On the other it is opening new branches outside the bank’s traditional footprint, which, for retail banking, is mostly east of the Mississippi. The new branches so far have been opened in Kansas City, Mo., and Dallas and Fort Worth, Texas. These branches don’t have teller stations, using offices and conference rooms instead, partially in recognition of consumers’ need for consultation. Staffers there fulfill more functions, universal-banker style, but by design they are also expected to be out in the community more than a usual branch employee would be.
“They are out working events, neighborhoods and centers of influence,” said Demchak. The bank’s marketing in these new areas makes local consumers aware of PNC’s advanced product lineup and technology.
PNC refers to these new, smaller and reimagined branches as “Solution Centers.” While PNC overall has been trimming some branches in its original markets, it is opening new ones and picking up larger deposits in the process. Part of the idea of the new design is lower costs, to make them more competitive forays into saturated territories.
Putting more pins in the map. Another surprise is that PNC believes it will be worth going in with more locations than it originally planned on. Even though PNC has found the potential of digital channels to be growing, and it has described the new branching effort as “ultra-thin,” the physical channel turns out to be a producer with more oomph than PNC expected.
“The branch builds that we’re putting in place are much more successful than we’d assumed,” said Demchak. “We’ll probably go with more builds than we’d originally assumed in our national expansion.”

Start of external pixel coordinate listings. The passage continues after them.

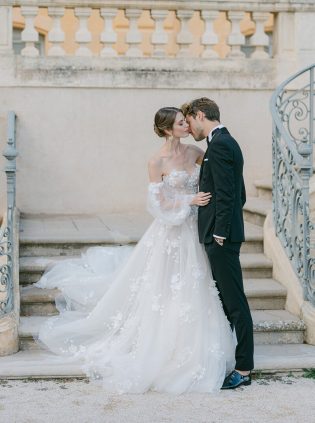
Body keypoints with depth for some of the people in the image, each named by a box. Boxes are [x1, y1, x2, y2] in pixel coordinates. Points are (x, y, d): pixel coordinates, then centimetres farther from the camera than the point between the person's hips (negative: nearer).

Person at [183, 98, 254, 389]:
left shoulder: (218, 146, -15)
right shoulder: (227, 143, 17)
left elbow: (225, 194, -21)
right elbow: (240, 195, 20)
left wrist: (220, 233, -19)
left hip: (220, 237, -11)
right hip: (224, 234, 11)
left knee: (235, 302, -6)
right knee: (223, 299, 16)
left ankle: (243, 369, -1)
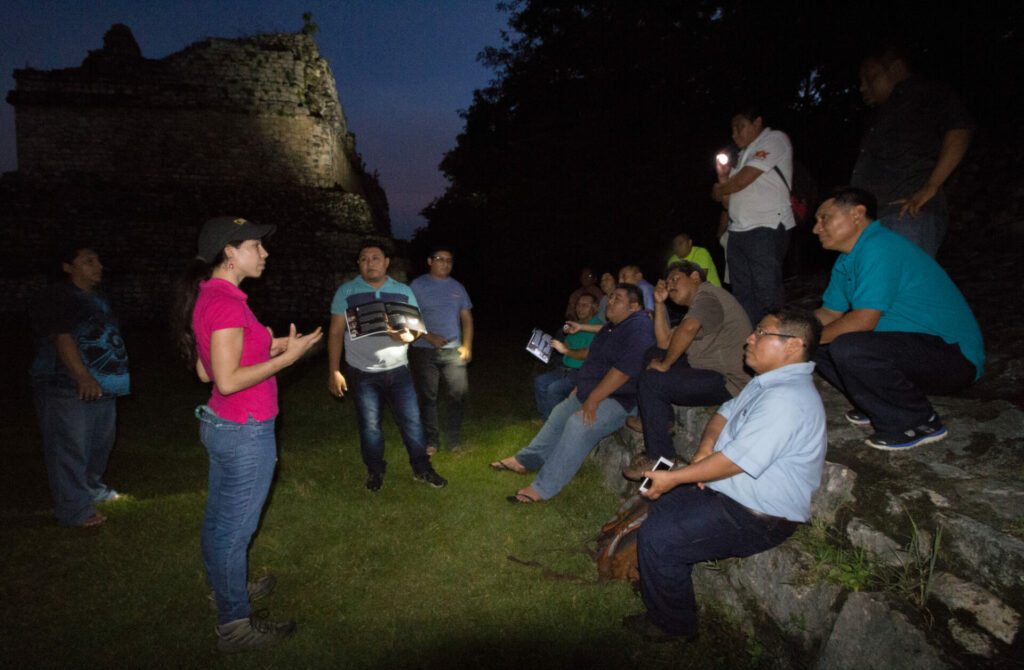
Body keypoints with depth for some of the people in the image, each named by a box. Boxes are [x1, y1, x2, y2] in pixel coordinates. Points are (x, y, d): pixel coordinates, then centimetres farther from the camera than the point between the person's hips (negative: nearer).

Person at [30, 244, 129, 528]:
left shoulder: (97, 299, 17)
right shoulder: (57, 298, -11)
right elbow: (62, 338, -21)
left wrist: (117, 380, 23)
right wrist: (83, 378, -28)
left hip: (102, 388, 9)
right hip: (67, 390, -9)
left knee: (99, 443, 19)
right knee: (69, 448, -3)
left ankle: (91, 487, 37)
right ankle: (73, 509, 4)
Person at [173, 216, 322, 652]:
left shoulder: (208, 297, 8)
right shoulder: (227, 302, -22)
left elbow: (206, 371, 12)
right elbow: (227, 381, -25)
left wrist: (264, 348, 11)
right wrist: (286, 356, -19)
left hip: (221, 425, 10)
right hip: (245, 433, -10)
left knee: (219, 519, 24)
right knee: (235, 529, 4)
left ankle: (225, 590, 44)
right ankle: (234, 625, 21)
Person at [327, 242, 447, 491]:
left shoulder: (404, 291, 5)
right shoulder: (346, 292, 0)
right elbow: (336, 333, 0)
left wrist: (406, 335, -19)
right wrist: (334, 372, -5)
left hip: (398, 370, 1)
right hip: (363, 374, -1)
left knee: (411, 419, 2)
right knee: (369, 425, 7)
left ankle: (422, 468, 18)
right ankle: (375, 470, 27)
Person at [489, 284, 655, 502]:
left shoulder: (638, 328, -20)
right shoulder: (612, 326, 14)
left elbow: (624, 369, -28)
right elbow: (594, 358, 26)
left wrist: (593, 400, -27)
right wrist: (580, 389, 19)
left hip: (621, 400, -11)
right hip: (592, 393, 11)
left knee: (579, 425, -29)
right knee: (560, 412, 17)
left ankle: (542, 488, -23)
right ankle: (526, 460, 30)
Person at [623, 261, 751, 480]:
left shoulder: (707, 296, -13)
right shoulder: (698, 303, 22)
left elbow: (687, 329, -34)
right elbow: (665, 342, 19)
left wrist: (665, 365, -20)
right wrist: (659, 304, 12)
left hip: (729, 382, -11)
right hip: (711, 371, 11)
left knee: (650, 380, -21)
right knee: (654, 354, 16)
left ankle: (659, 459, -15)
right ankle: (663, 420, 14)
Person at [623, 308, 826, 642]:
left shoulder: (787, 399, -27)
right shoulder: (767, 383, 8)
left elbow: (734, 461, -27)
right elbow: (725, 413, 17)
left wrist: (674, 477, -17)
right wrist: (706, 446, -6)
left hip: (757, 519, -10)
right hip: (730, 492, 11)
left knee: (657, 538, -14)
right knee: (660, 507, 14)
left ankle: (671, 624, 9)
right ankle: (653, 584, 30)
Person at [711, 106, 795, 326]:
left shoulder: (775, 139, 2)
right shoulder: (743, 155, 26)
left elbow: (743, 180, -9)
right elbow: (729, 202, 22)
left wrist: (718, 190, 9)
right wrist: (723, 177, 7)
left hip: (766, 228, -8)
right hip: (738, 231, 8)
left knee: (766, 295, -10)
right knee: (742, 296, 3)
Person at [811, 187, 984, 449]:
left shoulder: (879, 248, -21)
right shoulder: (847, 260, 11)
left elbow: (864, 320, -27)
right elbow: (829, 314, 13)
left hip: (953, 354, -9)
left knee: (847, 348, -32)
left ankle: (920, 422, -9)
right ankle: (886, 407, 12)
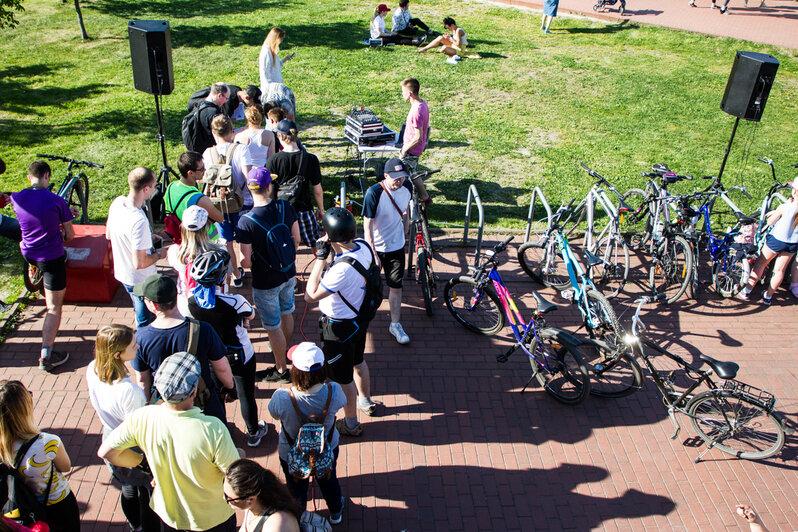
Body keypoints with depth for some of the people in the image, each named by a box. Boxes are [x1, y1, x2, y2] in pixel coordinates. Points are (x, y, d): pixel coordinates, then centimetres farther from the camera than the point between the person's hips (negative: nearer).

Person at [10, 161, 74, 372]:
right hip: (52, 258, -6)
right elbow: (70, 235, -8)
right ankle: (46, 356, -2)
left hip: (28, 255, 6)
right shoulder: (56, 201, -18)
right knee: (54, 308, 0)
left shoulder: (16, 199, -7)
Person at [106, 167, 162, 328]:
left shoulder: (117, 202, -10)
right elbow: (140, 263, -31)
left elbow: (108, 235, 8)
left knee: (141, 316, 32)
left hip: (121, 273, 9)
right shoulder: (139, 221, -36)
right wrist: (158, 254, -12)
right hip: (141, 281, -9)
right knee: (146, 324, 15)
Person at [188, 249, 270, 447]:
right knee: (246, 396, 19)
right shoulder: (235, 302, -32)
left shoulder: (191, 299, -19)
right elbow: (251, 315, -10)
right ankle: (253, 433, 42)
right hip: (239, 356, -4)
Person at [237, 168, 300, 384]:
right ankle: (285, 351, 53)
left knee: (273, 326, 12)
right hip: (288, 274, 6)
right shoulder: (285, 207, -13)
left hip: (265, 283, -6)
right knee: (286, 312, 29)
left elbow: (246, 261, -20)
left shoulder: (246, 222, -26)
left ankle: (282, 369, 29)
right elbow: (296, 239, -1)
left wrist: (244, 261, 5)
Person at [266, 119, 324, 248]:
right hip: (304, 208, 1)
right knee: (317, 244, 17)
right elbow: (317, 190, -3)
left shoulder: (274, 160, -13)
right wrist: (320, 209, 12)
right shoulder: (311, 159, -10)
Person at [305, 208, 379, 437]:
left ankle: (351, 423, 34)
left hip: (339, 328, -9)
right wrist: (329, 254, -5)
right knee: (358, 361, 32)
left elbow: (310, 295, -29)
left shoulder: (342, 268, -38)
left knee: (343, 378, 13)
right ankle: (365, 401, 56)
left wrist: (321, 257, -28)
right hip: (359, 317, 9)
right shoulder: (363, 247, -13)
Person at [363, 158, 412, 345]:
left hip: (396, 246, 4)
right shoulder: (374, 193, -25)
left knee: (396, 286, 8)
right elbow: (367, 224, -23)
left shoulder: (407, 187, -9)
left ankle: (395, 325, 21)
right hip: (375, 246, -3)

Demchak said that deposits in some of these new centers grow at three to five times the rate of traditional branches. He sees breakeven approaching more quickly than anticipated.
“Branches matter for large depositors,” he observed. “People will say, ‘Hey, it’s a great offer but I’m willing to drive the 20 minutes to go see somebody rather than do it digitally.”
He told analysts that in a given market where originally five Solutions Centers were contemplated, now PNC might be looking at ten — or even 15.